(PROBLEM TO SOLVE): Report every line in the items below that contains the word "watch", copying each line in full; case counts.
● ● ● ●
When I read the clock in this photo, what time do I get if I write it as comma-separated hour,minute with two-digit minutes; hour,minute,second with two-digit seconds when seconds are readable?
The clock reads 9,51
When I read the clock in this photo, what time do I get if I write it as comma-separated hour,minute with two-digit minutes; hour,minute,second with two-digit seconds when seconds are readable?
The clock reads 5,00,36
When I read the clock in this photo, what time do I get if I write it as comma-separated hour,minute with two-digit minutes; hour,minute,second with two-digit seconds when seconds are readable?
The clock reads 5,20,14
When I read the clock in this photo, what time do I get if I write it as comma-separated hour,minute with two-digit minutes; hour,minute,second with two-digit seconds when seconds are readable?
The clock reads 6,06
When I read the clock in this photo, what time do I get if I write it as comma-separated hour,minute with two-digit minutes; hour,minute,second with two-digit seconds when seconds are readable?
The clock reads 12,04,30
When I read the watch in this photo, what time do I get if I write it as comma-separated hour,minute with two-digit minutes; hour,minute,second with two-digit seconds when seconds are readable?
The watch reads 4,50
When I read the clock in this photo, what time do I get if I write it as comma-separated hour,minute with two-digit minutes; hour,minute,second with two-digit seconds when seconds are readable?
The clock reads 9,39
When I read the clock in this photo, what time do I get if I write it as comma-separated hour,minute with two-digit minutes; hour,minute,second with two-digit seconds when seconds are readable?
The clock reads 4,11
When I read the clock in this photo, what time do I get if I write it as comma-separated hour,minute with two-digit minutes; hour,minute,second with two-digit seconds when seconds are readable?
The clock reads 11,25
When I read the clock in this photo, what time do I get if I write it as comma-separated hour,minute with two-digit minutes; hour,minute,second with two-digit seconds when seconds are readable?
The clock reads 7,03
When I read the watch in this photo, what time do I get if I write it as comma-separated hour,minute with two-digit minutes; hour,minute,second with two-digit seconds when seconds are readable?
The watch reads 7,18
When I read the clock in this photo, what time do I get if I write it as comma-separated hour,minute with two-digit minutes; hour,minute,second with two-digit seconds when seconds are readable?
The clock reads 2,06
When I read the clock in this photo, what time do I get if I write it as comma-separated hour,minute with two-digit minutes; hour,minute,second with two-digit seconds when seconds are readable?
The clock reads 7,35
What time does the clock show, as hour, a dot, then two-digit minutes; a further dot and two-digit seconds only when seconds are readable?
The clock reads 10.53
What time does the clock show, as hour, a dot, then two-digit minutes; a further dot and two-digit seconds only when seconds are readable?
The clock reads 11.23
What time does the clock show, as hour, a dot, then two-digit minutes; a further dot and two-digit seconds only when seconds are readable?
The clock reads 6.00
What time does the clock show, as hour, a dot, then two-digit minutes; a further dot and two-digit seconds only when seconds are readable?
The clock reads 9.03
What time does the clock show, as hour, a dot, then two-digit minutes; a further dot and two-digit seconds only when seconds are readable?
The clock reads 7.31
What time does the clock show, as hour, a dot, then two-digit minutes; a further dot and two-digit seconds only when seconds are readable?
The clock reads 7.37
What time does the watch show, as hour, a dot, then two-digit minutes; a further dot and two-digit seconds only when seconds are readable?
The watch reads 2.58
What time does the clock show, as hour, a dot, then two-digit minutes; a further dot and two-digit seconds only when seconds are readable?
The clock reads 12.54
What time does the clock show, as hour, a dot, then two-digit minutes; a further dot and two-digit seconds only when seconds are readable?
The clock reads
● ● ● ●
(EXERCISE RESPONSE):
When I read the watch in this photo, what time do I get if I write it as comma-separated hour,minute with two-digit minutes; hour,minute,second with two-digit seconds when seconds are readable?
The watch reads 4,50
When I read the watch in this photo, what time do I get if I write it as comma-separated hour,minute with two-digit minutes; hour,minute,second with two-digit seconds when seconds are readable?
The watch reads 7,18
What time does the watch show, as hour, a dot, then two-digit minutes; a further dot and two-digit seconds only when seconds are readable?
The watch reads 2.58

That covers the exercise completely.